US strikes Iran after a tanker attack. Here's why this is madness.

Clara Vandenberg|
Trump's Latest Gambit in the Gulf: A War We Didn't Need, and Can't Afford
Photo by Tim Gouw on Pexels

The smoke hasn't cleared over the Strait of Hormuz, but the fog of war is already thickening. On Friday, the Trump administration ordered strikes on Iranian targets, retaliating for an attack on a commercial vessel that the US blames on Tehran. The IRGC says it hit back. And so the old, bloody dance resumes — except this time, the music might not stop before the house burns down.

Let's be clear: this is a war the US didn't need to fight, cannot afford, and should never have started. Yet here we are, watching another administration stumble into a Middle Eastern conflict with the grace of a drunk in a china shop.
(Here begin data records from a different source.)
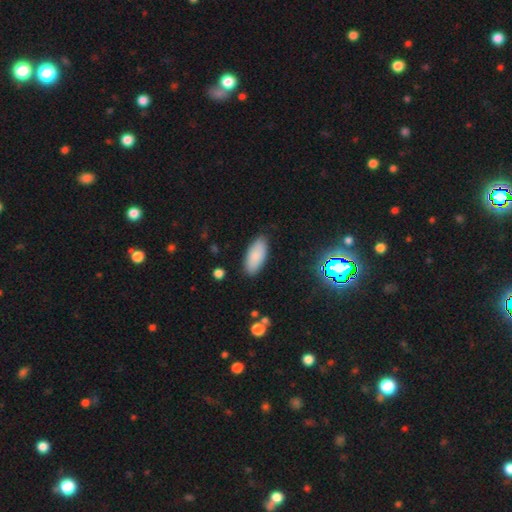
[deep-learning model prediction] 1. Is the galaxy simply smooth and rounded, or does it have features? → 85% smooth, 8% star or artifact, 7% featured or disk.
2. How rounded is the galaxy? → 90% in between, 9% cigar-shaped, 2% round.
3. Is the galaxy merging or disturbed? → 86% none, 10% minor disturbance, 2% major disturbance, 1% merger.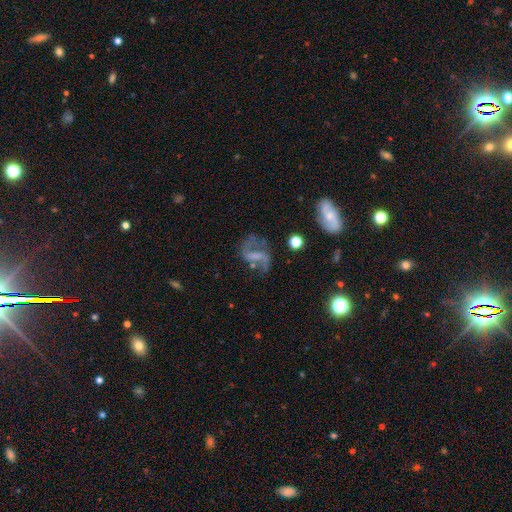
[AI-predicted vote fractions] Overall: featured or disk (75%). Edge-on disk: no (96%). Bar: strong (45%; weak 36%). Spiral arms: yes (85%). Spiral arm count: 2 (87%). Spiral winding: loose (70%). Bulge size: none (56%; small 28%). Merging: none (55%; major disturbance 21%).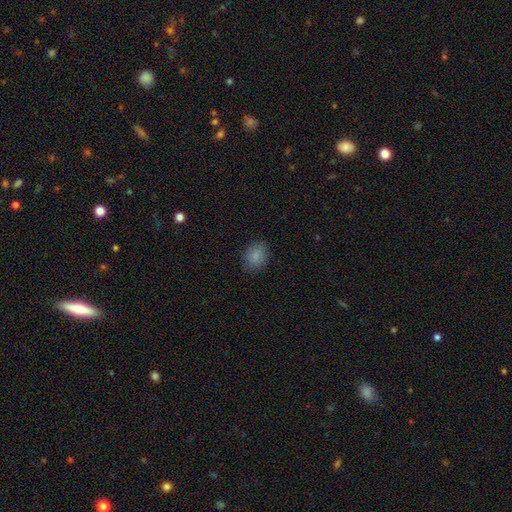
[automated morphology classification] A smooth galaxy with no disk features (84%) that is round (52%). Merging: none (81%).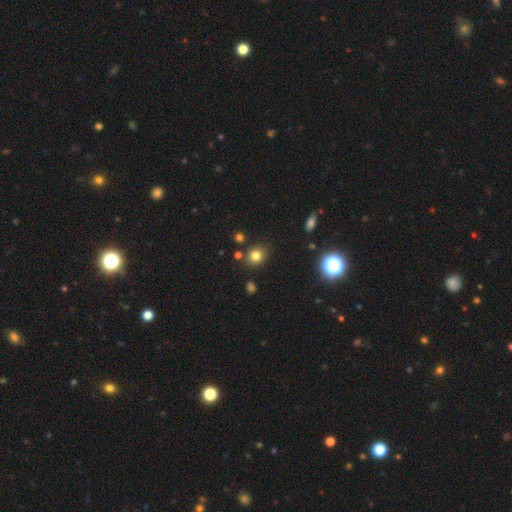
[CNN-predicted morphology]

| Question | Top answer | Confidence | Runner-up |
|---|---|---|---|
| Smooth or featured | smooth | 78% | star or artifact (15%) |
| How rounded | round | 80% | in between (19%) |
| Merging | none | 83% | minor disturbance (9%) |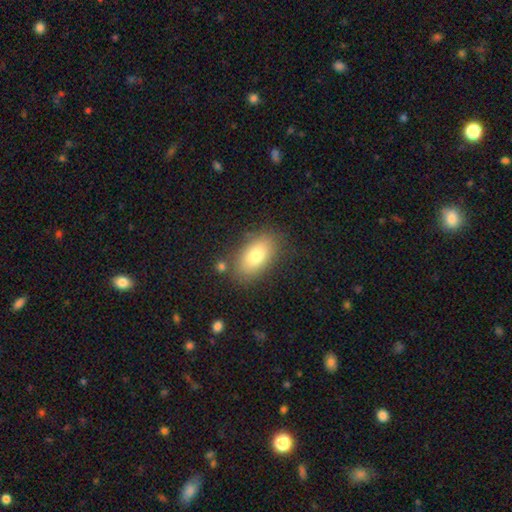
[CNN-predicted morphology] A smooth galaxy with no disk features (77%) that is in between round and cigar-shaped (90%). Merging: none (80%).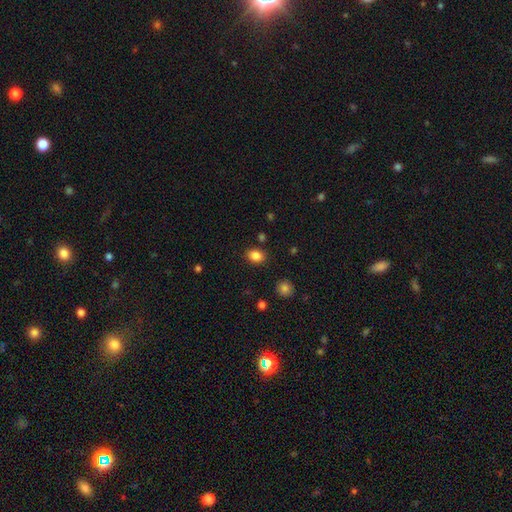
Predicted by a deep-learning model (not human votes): Q: Smooth or featured?
A: smooth (85%); runner-up: star or artifact (10%)
Q: How rounded?
A: in between (65%); runner-up: round (34%)
Q: Merging?
A: none (85%); runner-up: minor disturbance (10%)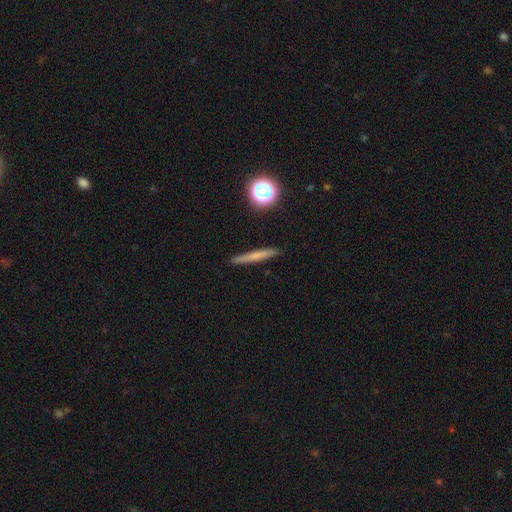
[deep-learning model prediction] Smooth or featured?
  - smooth: 56% *
  - featured or disk: 34%
  - star or artifact: 10%
How rounded?
  - cigar-shaped: 92% *
  - round: 4%
  - in between: 4%
Merging?
  - none: 90% *
  - minor disturbance: 7%
  - major disturbance: 2%
  - merger: 1%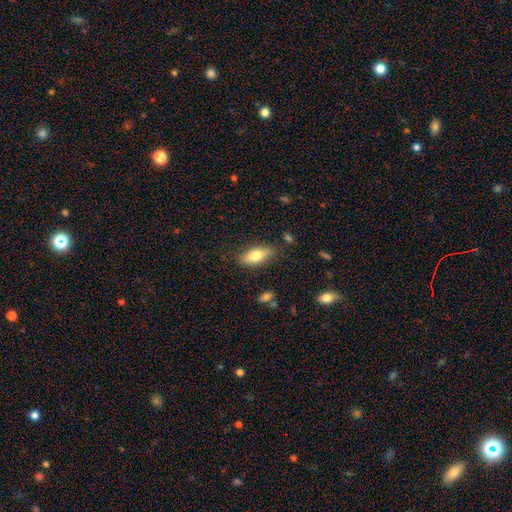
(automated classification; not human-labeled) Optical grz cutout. It shows a smooth galaxy with no disk features (72%) that is in between round and cigar-shaped (76%). Merging: none (81%).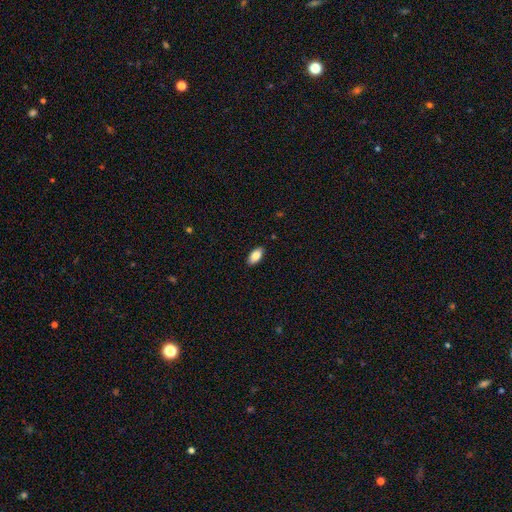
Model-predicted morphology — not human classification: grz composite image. It shows a smooth galaxy with no disk features (86%) that is in between round and cigar-shaped (93%). Merging: none (89%).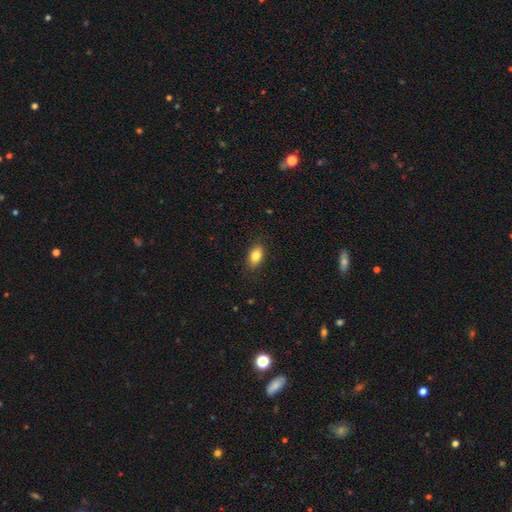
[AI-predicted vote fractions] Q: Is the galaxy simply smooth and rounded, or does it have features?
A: smooth — 84%.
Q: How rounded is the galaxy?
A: in between — 89%.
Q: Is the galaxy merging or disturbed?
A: none — 87%.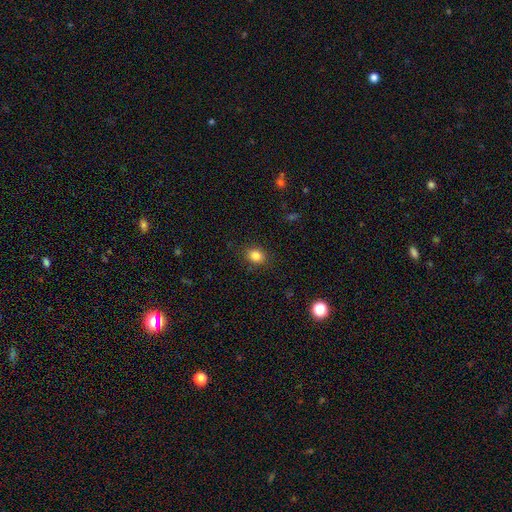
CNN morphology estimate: Smooth or featured?
  - smooth: 84% *
  - star or artifact: 11%
  - featured or disk: 5%
How rounded?
  - round: 54% *
  - in between: 45%
  - cigar-shaped: 1%
Merging?
  - none: 87% *
  - minor disturbance: 9%
  - major disturbance: 3%
  - merger: 1%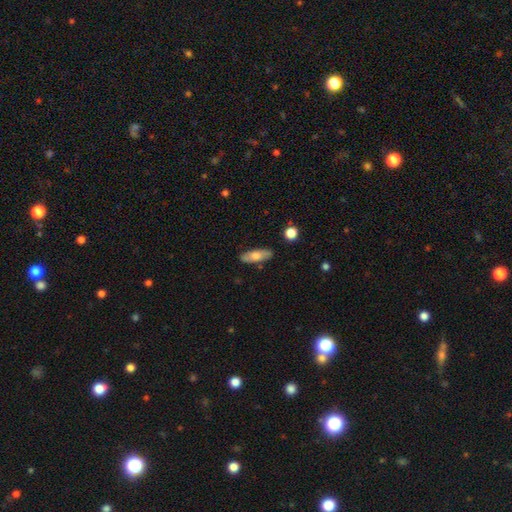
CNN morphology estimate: The model was most divided on "how rounded": in between: 62%, cigar-shaped: 36%, round: 3%. More confident: merging — none (86%); smooth or featured — smooth (66%).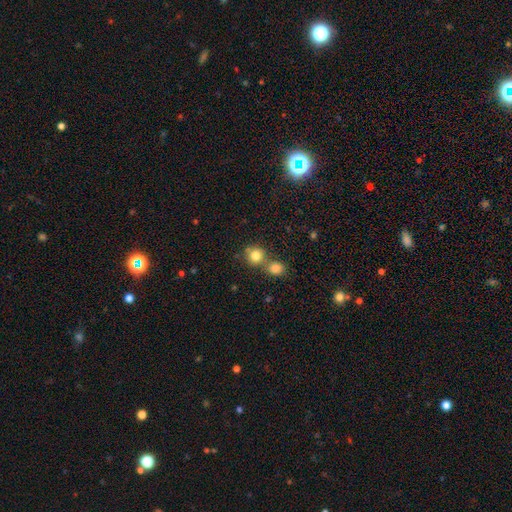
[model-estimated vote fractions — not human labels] Morphology: type=smooth (81%); roundness=round (88%); merging=none (53%).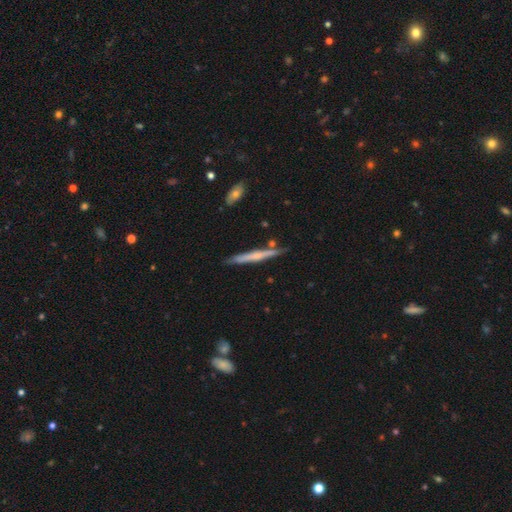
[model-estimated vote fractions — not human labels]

The Immediate Trigger: A Tanker, A Blame Game

The official story is simple enough. An oil tanker — the M/T Gulf Star — was struck by a drone or missile near the Strait of Hormuz. A US official, speaking on condition of anonymity, said the attack bore 'all the hallmarks' of Iran's Islamic Revolutionary Guard Corps. Within hours, the US military launched strikes on what the Pentagon called 'IRGC naval assets.'

Iran denies involvement. The IRGC says the strike was a 'false flag' designed to justify American aggression. And maybe it was. Maybe it wasn't. In the fog of the Gulf, truth is the first casualty. But here's what we know for sure: the US has bombed Iran three times in the past three months — once in February, once in April, and now again. Each time, the pretext has been a maritime incident. Each time, the response has been disproportionate. Each time, the region has inched closer to the abyss.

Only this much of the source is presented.